# Task 09 - Support Vector Machines (SVM) for Non-linear Classification
## Pattern Recognition and Machine Learning

In [None]:
%load_ext autoreload
%autoreload 2
# uncomment following for interactive matplotlib
# %matplotlib notebook

from svm import *
import numpy as np
import matplotlib.pyplot as plt
plt.rc('axes', axisbelow=True)

# Part 1: Kernel SVM
## Test on trivial data

In [None]:
X = np.array([[1, 2, 1, -1, -1, -2], [1, 1, 2, -1, -2, -1]])
y = np.array([1, 1, 1, -1, -1, -1])

### get_kernel function

In [None]:
K = get_kernel(X, X, {'kernel': 'linear'})
print(K)

In [None]:
plt.imshow(K, cmap='viridis')
plt.title('Linear kernel');

In [None]:
K = get_kernel(X, X, {'kernel': 'polynomial', 'd': 2})
print(K)

In [None]:
plt.imshow(K, cmap='viridis')
plt.title('Polynomial kernel');

In [None]:
K = get_kernel(X, X, {'kernel': 'rbf', 'sigma': 1.0})
np.set_printoptions(precision=4, suppress=True)
print(K)
np.set_printoptions()

Exercise requirements:
1: Decide whether each statement below agrees with the kernel SVM notebook, answering yes or no and quoting the deciding words: (a) the polynomial kernel is computed with d set to 2; (b) the RBF kernel is computed with sigma set to 0.5; (c) the label vector holds four positive entries.
2: Extend the kernel SVM notebook, starting right after its final line of code.

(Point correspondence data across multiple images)
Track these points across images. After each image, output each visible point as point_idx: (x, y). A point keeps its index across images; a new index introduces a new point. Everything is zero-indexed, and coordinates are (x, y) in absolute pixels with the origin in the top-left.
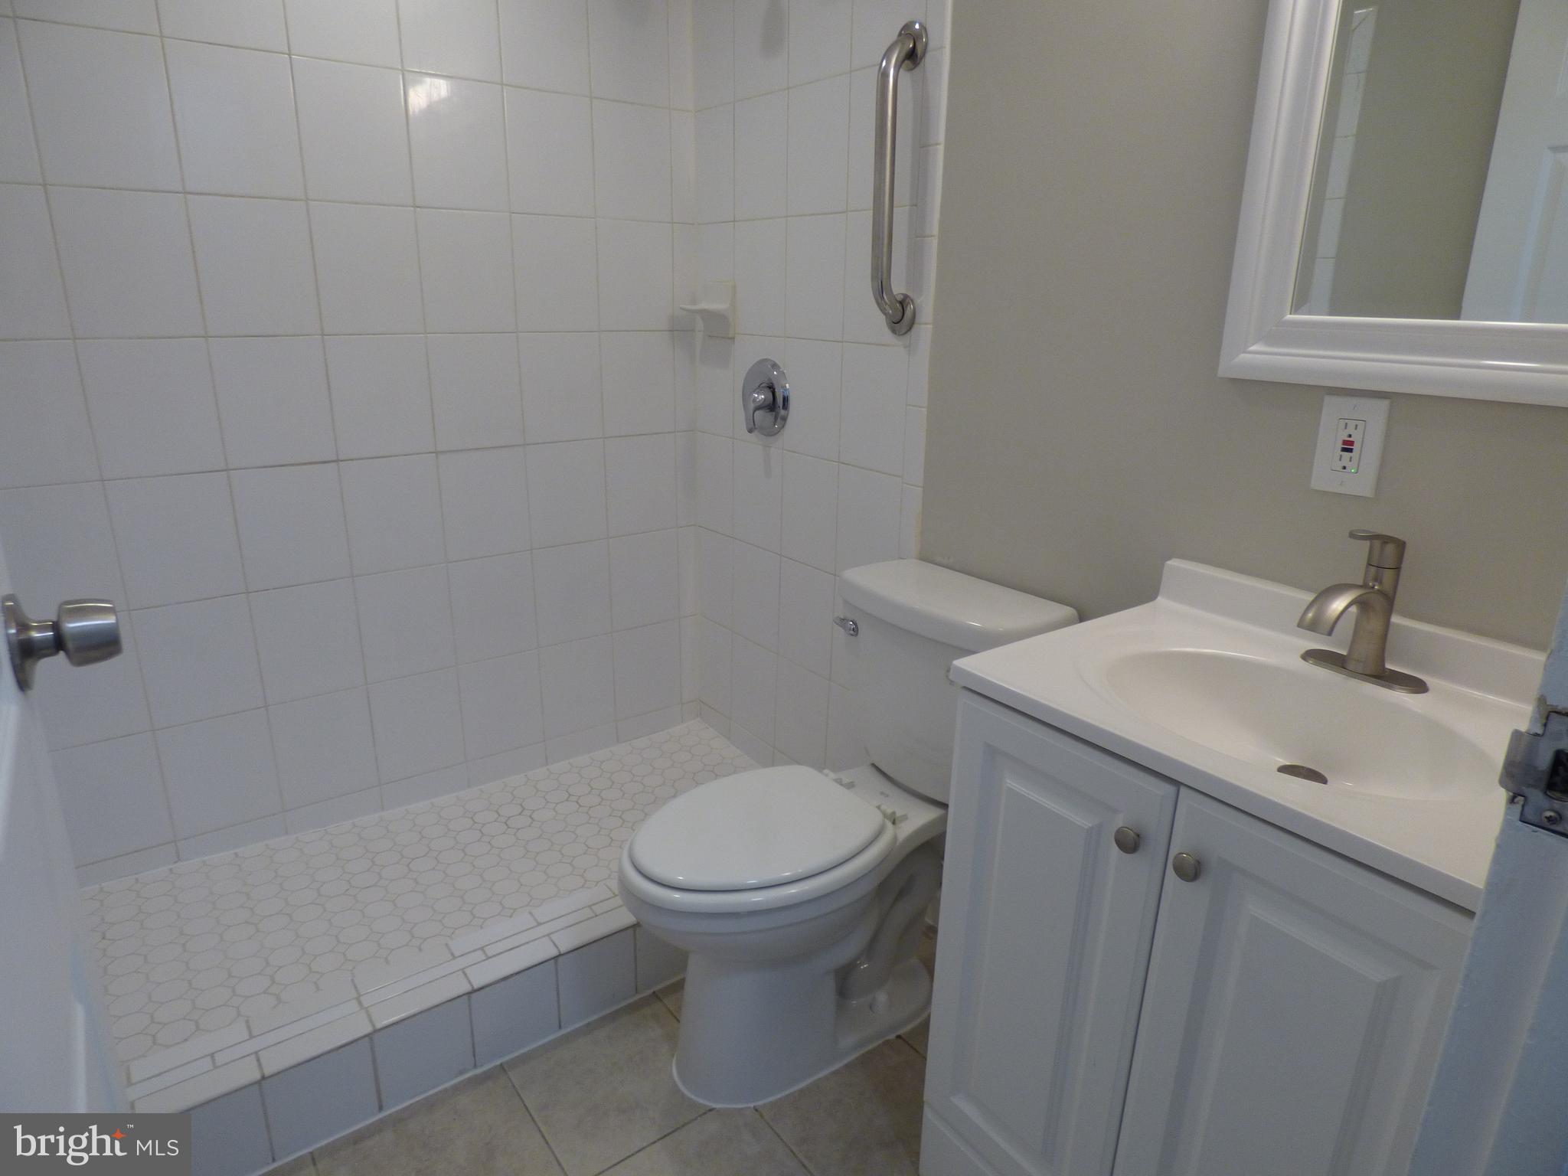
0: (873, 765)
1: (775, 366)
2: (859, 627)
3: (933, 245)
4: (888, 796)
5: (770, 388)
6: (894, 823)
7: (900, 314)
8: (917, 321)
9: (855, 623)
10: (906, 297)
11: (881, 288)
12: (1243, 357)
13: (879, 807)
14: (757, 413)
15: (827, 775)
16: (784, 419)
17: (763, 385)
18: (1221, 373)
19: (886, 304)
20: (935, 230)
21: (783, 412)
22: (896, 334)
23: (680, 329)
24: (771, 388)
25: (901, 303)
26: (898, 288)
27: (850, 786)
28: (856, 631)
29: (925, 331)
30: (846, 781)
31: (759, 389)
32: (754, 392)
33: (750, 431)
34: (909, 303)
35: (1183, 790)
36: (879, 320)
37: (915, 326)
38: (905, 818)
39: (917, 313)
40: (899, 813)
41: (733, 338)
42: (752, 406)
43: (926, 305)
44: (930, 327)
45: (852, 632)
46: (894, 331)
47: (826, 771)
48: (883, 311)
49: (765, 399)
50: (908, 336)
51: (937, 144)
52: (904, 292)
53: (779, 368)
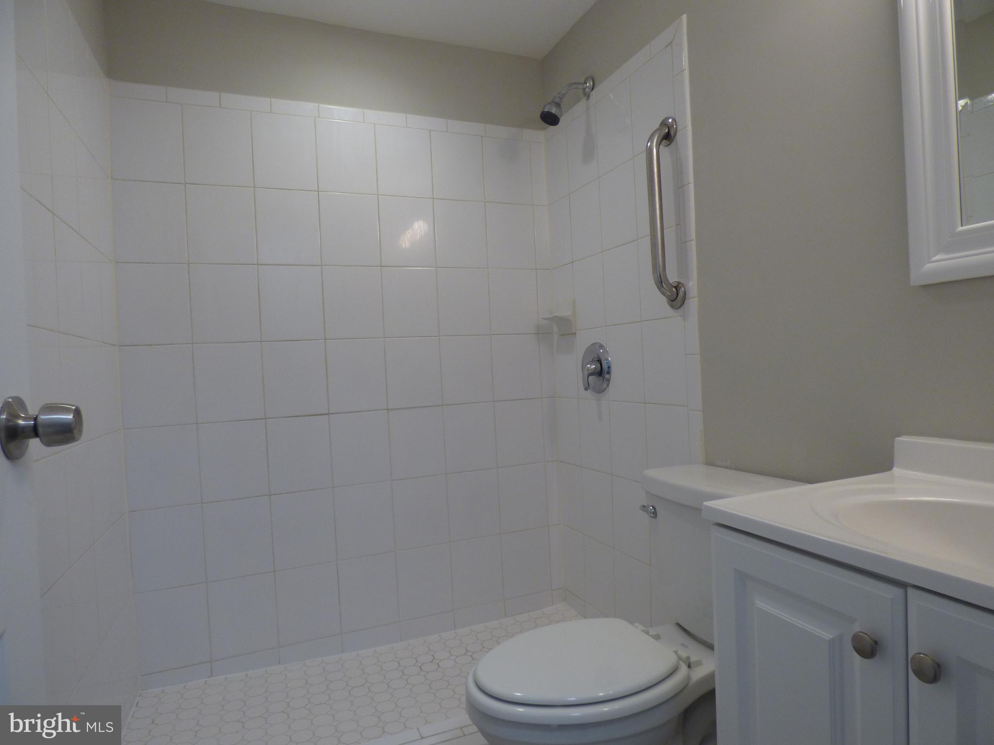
0: (678, 624)
1: (601, 346)
2: (657, 510)
3: (693, 247)
4: (687, 647)
5: (598, 361)
6: (689, 666)
7: (675, 294)
8: (687, 297)
9: (654, 508)
10: (679, 283)
11: (661, 281)
12: (929, 266)
13: (676, 652)
14: (590, 378)
15: (637, 627)
16: (609, 380)
17: (594, 359)
18: (912, 283)
19: (665, 290)
20: (693, 236)
21: (607, 376)
22: (674, 308)
23: (542, 333)
24: (600, 361)
25: (676, 287)
26: (672, 277)
27: (657, 637)
28: (655, 514)
29: (693, 303)
30: (652, 632)
31: (591, 363)
32: (588, 364)
33: (586, 389)
34: (681, 287)
35: (910, 591)
36: (662, 300)
37: (686, 301)
38: (699, 663)
39: (687, 292)
40: (693, 659)
41: (575, 334)
42: (586, 373)
43: (692, 286)
44: (696, 299)
45: (652, 515)
46: (672, 306)
47: (637, 624)
48: (663, 294)
49: (595, 368)
50: (682, 308)
51: (689, 183)
52: (677, 280)
53: (604, 347)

Written answers:
1:
(a) Yes: "{'kernel': 'polynomial', 'd': 2}"
(b) No: "{'kernel': 'rbf', 'sigma': 1.0}"
(c) No: "y = np.array([1, 1, 1, -1, -1, -1])"

2:
In [None]:
plt.imshow(K, cmap='viridis')
plt.title('RBF kernel');

### The SVM function

In [None]:
X = np.array([[1, 2, 1, -1, -1, -2], [1, 1, 2, -1, -2, -1]])
y = np.array([-1, 1, 1, 1, -1, -1])
C = float('inf');
options = {'verb': True, 
           't_max': float('inf'),
           'kernel': 'rbf',
           'sigma': 0.02}

In [None]:
model = svm(X, y, C, options)
print(model)

In [None]:
classif = classif_svm(X, model)
print(classif)

In [None]:
plt.gca().set_aspect("equal")
plt.xlim(-3, 3)
plt.ylim(-3, 3)
plot_boundary(plt.gca(), model)
plot_points(X, y)
plt.title('Kernel SVM')
plt.savefig('kernel_svm.png', dpi=300)

## Soft-margin hyperparameter C

In [None]:
X = np.array([[1, 2, 1, -1, -1, -2], [1, 1, 2, -1, -2, -1]])
y = np.array([1, 1, 1, -1, -1, -1])
C = np.inf
options = {'verb': False, 
           't_max': float('inf'),
           'kernel': 'linear'}
 
model = svm(X, y, C, options)
plot_points(X, y)
plot_boundary(plt.gca(), model)
plt.gca().set_aspect("equal")
plt.title('Soft-margin SVM, C = {}'.format(C))
plt.savefig('example_linear_svm_zero_error.png', dpi=600)

In [None]:
data = np.load("data_svm1.npz", allow_pickle=True)
X_toy = data["X"]
y_toy = data["y"]

In [None]:
C = np.inf
options = {'verb': False, 
           't_max': float('inf'),
           'kernel': 'linear'}
model = svm(X_toy, y_toy, C, options=options)
plot_points(X_toy, y_toy)
plot_boundary(plt.gca(), model)
plt.gca().set_aspect("equal")
plt.title('Soft-margin SVM, C = {}'.format(C))
plt.savefig('linear_svm_zero_error.png', dpi=600)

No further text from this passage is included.